2. Boundary Conditions:

   • Enforces velocity boundary conditions after advection

3. Viscous Step:

   • Uses Crank-Nicolson scheme for diffusion terms
   • Implicit treatment: $(I - \frac{dt \cdot \nu \cdot \nabla^2}{2})U = U^* + \frac{dt \cdot \nu \cdot \nabla^2 U}{2}$
   • Solved using precomputed LU decomposition

4. Pressure Correction:

   • Computes divergence of intermediate velocity field
   • Solves Poisson equation for pressure: $\nabla^2 p = \frac{\nabla \cdot U^*}{dt}$
   • Uses precomputed inverse operator L_inv_s

5. Projection Step:

   • Projects velocity field to be divergence-free: $U = U^* - \nabla p$
   • Enforces final boundary conditions

6. Simulation Parameters

• Reynolds number: $Re = 100$ ($\nu = 0.01$)
• Time step: $dt = 0.01$
• Number of time steps: $5000$

7. Visualization

• The code plots the u and v velocity components at the final time step
• Uses scatter plots colored by velocity values

Mathematical Foundation

The incompressible Navier-Stokes equations being solved are:

1. Momentum equation: $\frac{\partial \mathbf{u}}{\partial t} + (\mathbf{u} \cdot \nabla)\mathbf{u} = -\nabla p + \nu \nabla^2 \mathbf{u}$
2. Continuity equation: $\nabla \cdot \mathbf{u} = 0$

The fractional step method splits these equations into:

1. $\frac{\partial \mathbf{u}^*}{\partial t} + (\mathbf{u} \cdot \nabla)\mathbf{u} = \nu \nabla^2 \mathbf{u}$
2. $\mathbf{u}^{n+1} = \mathbf{u}^* - \nabla p$
3. $\nabla \cdot \mathbf{u}^{n+1} = 0$

Which leads to the pressure Poisson equation: $\nabla^2 p = \frac{\nabla \cdot \mathbf{u}^*}{dt}$

Notable Implementation Details

• Efficient Linear Solvers: Uses LU decomposition for efficient solution of linear systems
• Adaptive Stencils: Higher-order RBF-FD stencils (more polynomial terms) are used near obstacles
• Pressure-Velocity Coupling: Handled through the projection method for incompressible flow
• Vortex Shedding: All geometries can capture vortex shedding phenomena at appropriate Reynolds numbers
• Geometry-Specific Optimizations:
  • Rectangle geometries use finer meshes and robust DistMesh parameters for convergence
  • Ellipse geometries balance computational efficiency with accuracy
  • Cylinder geometries use the original optimized parameters
• Robust Mesh Generation: Custom distmesh2d_robust.m handles challenging geometries with sharp corners

References

• T. Chu, O. T. Schmidt, RBF-FD discretization of the Navier-Stokes equations on scattered but staggered nodes, Journal of Computational Physics 474, 111756, 2023
• T. Chu, O. T. Schmidt, Mesh-free hydrodynamic stability, Journal of Computational Physics, Volume 478, 112268, 2023

License (DistMesh)

DistMesh is a collection of MATLAB functions for generation and manipulation of unstructured meshes. DistMesh is Copyright (C) 2004-2012 Per-Olof Persson.
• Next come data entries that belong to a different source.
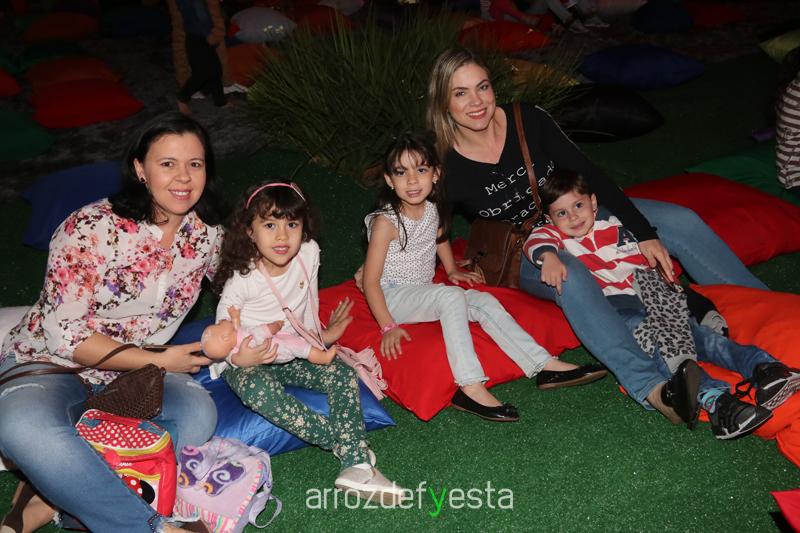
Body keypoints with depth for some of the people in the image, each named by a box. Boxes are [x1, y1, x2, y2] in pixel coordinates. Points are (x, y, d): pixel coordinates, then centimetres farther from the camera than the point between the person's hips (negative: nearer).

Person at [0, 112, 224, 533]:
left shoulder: (208, 234, -3)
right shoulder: (92, 229, -20)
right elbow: (63, 333, -19)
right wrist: (159, 360, -17)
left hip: (135, 372, 5)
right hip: (50, 364, -4)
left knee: (197, 412, -28)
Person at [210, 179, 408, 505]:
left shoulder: (308, 254, -8)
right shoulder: (243, 279, -21)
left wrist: (317, 336, 17)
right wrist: (238, 357, -30)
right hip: (245, 359, -5)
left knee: (342, 373, -19)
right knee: (261, 391, -37)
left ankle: (356, 467, -29)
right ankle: (353, 447, -29)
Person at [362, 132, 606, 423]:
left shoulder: (432, 209, 1)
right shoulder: (386, 222, -19)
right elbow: (370, 281, -19)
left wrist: (452, 270, 29)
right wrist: (388, 326, -24)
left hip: (425, 292, 7)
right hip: (393, 297, -7)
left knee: (484, 301, -11)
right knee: (451, 296, -32)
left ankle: (544, 365, -13)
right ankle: (470, 388, -39)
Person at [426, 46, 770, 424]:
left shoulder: (528, 120, -13)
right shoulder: (444, 168, -18)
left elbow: (588, 175, -10)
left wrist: (644, 232, -13)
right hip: (522, 255, -4)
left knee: (682, 221, -11)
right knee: (569, 276, -40)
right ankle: (649, 387, -46)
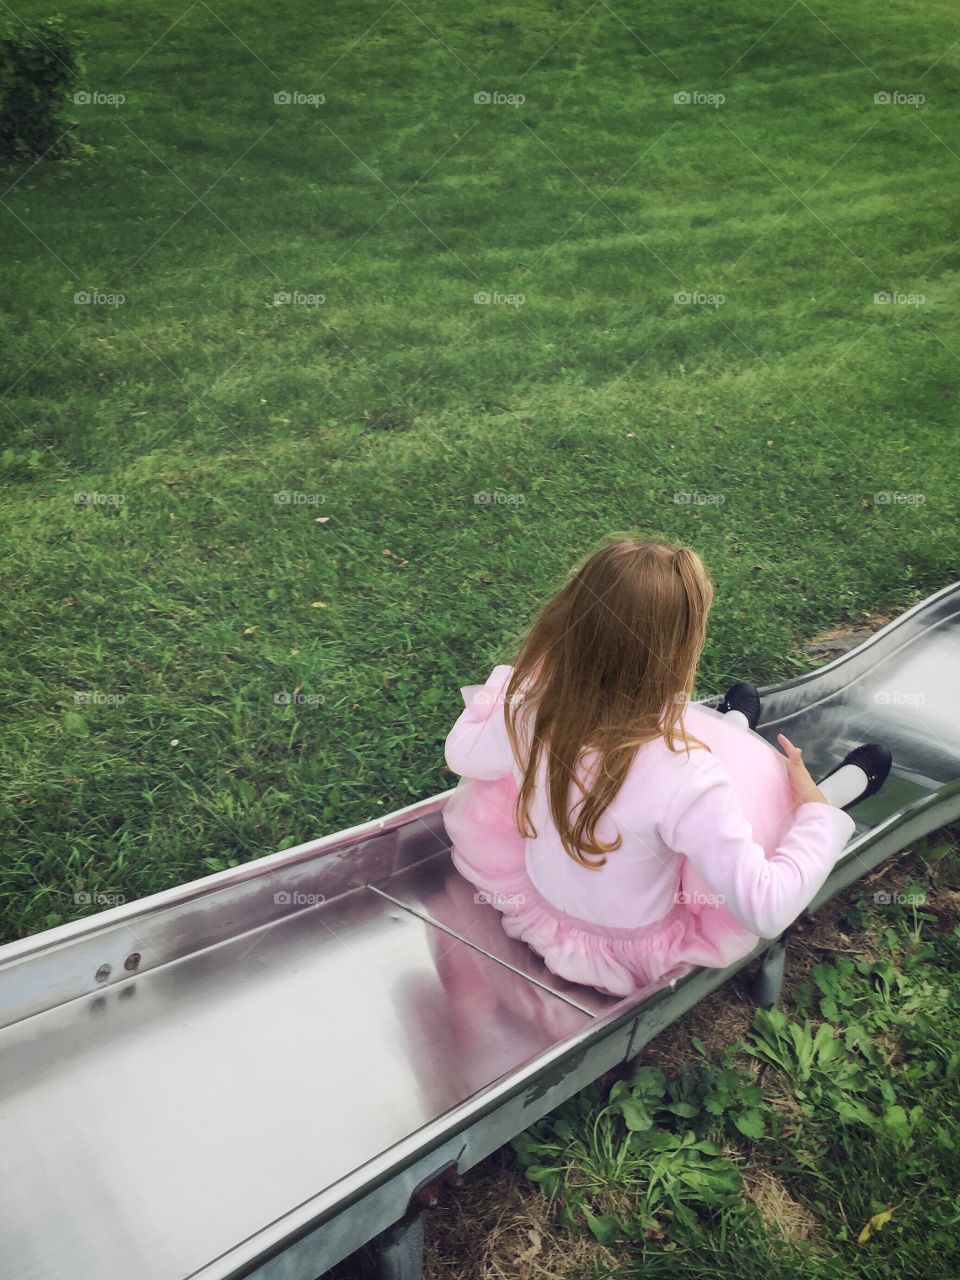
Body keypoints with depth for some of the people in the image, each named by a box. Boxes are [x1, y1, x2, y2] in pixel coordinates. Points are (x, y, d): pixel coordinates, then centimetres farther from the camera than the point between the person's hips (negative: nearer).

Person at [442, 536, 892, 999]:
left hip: (543, 900, 4)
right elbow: (765, 910, -31)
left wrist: (498, 687, 12)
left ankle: (732, 724, 44)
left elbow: (461, 754, -4)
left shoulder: (530, 709, -27)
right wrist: (815, 814, -16)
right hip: (640, 940, -4)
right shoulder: (684, 775, -40)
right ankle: (831, 800, 42)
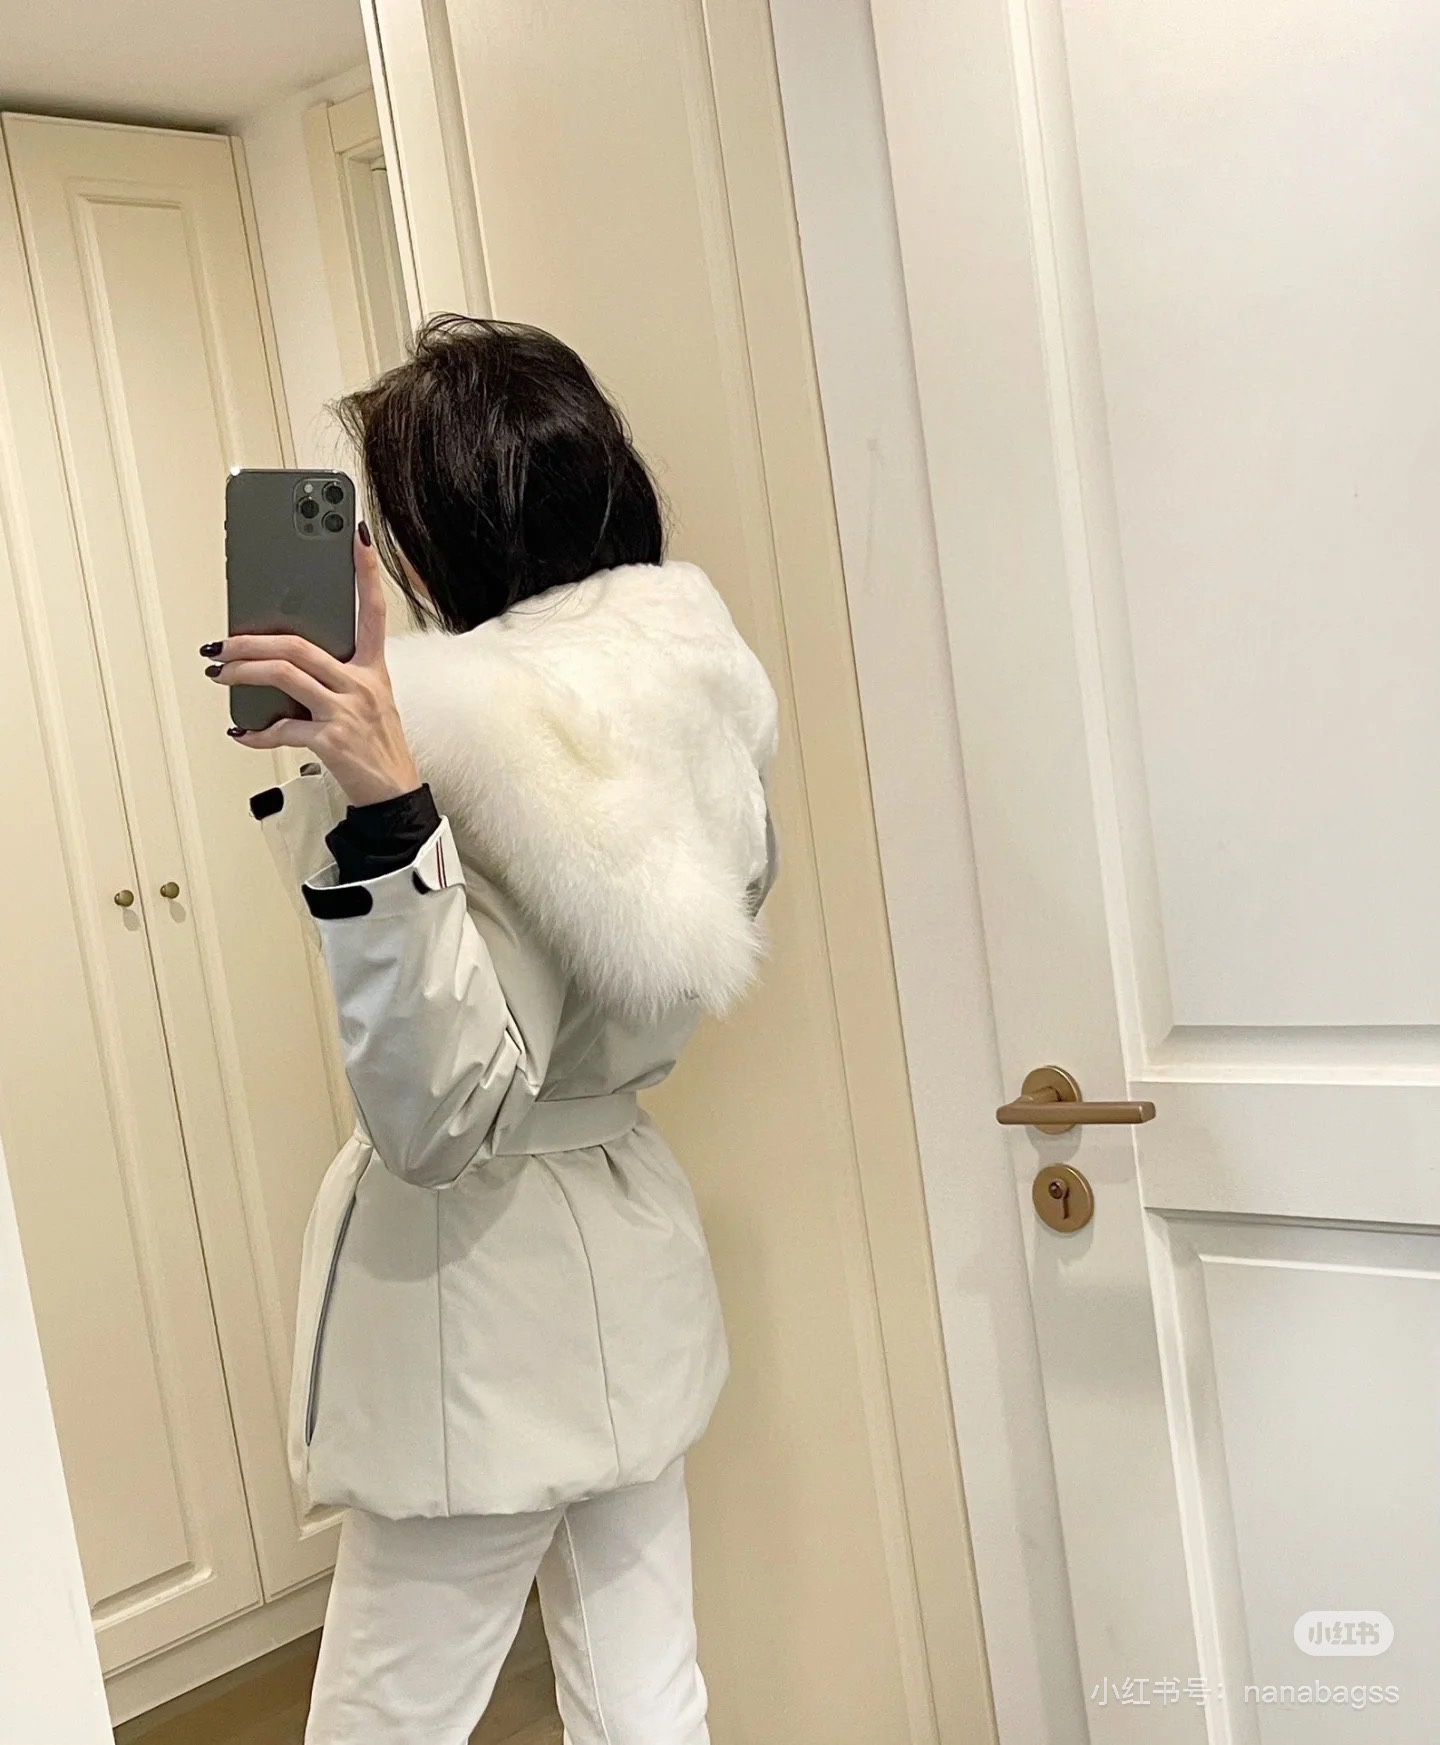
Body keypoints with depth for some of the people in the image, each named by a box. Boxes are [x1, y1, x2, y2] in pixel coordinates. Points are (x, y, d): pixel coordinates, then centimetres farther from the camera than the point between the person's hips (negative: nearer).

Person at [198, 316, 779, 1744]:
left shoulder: (469, 725, -23)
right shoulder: (689, 676, 1)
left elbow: (444, 1115, -26)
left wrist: (383, 807, -35)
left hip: (487, 1285, -8)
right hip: (629, 1250, 8)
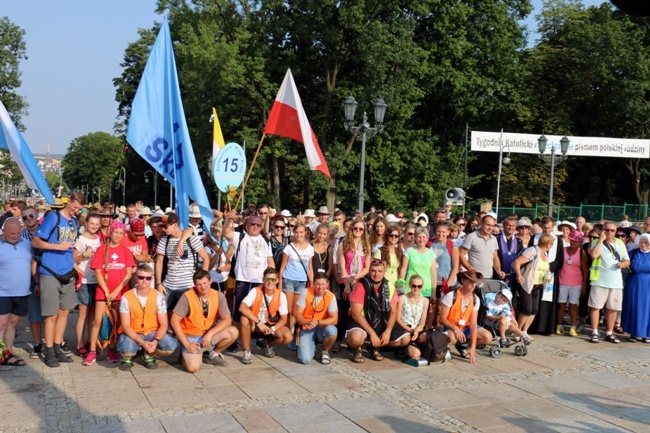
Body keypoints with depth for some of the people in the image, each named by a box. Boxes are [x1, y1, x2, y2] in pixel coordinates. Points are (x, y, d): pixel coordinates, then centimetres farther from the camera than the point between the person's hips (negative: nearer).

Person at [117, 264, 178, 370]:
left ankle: (148, 355, 7)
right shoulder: (127, 297, -12)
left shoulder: (158, 296, -8)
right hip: (132, 334, -2)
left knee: (171, 346, -25)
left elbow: (164, 324, -8)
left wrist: (156, 341, -27)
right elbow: (126, 326, -14)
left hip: (152, 332, 2)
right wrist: (142, 342, -27)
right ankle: (127, 358, 6)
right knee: (127, 350, -35)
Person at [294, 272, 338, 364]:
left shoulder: (331, 297, -10)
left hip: (321, 328, 1)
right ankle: (312, 347, 16)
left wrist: (318, 322, -29)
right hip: (306, 329, -1)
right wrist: (307, 323, -29)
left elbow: (334, 319, -14)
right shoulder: (306, 293, -10)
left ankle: (325, 352, -3)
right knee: (305, 359, -22)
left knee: (332, 330, -35)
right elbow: (297, 313, -10)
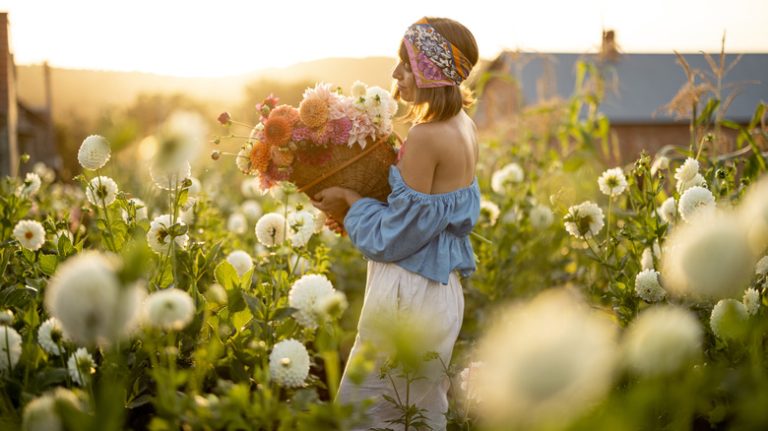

This program is free software; you can redistribute it and/or modify it under the terms of the GNU General Public License as published by the Free Software Foundation; either version 2 of the License, or (at your option) any later version.

This program is distributed in the hope that it will be useful, but WITHOUT ANY WARRANTY; without even the implied warranty of MERCHANTABILITY or FITNESS FOR A PARTICULAR PURPOSE. See the GNU General Public License for more details.

You should have received a copy of the GNU General Public License along with this program; if not, write to the Free Software Foundation, Inc., 59 Temple Place - Suite 330, Boston, MA 02111-1307, USA.

If you use DistMesh in any program or publication, please acknowledge its authors by adding a reference to: Per-Olof Persson and Gilbert Strang, "A Simple Mesh Generator in MATLAB," SIAM Review Vol. 46 (2) 2004.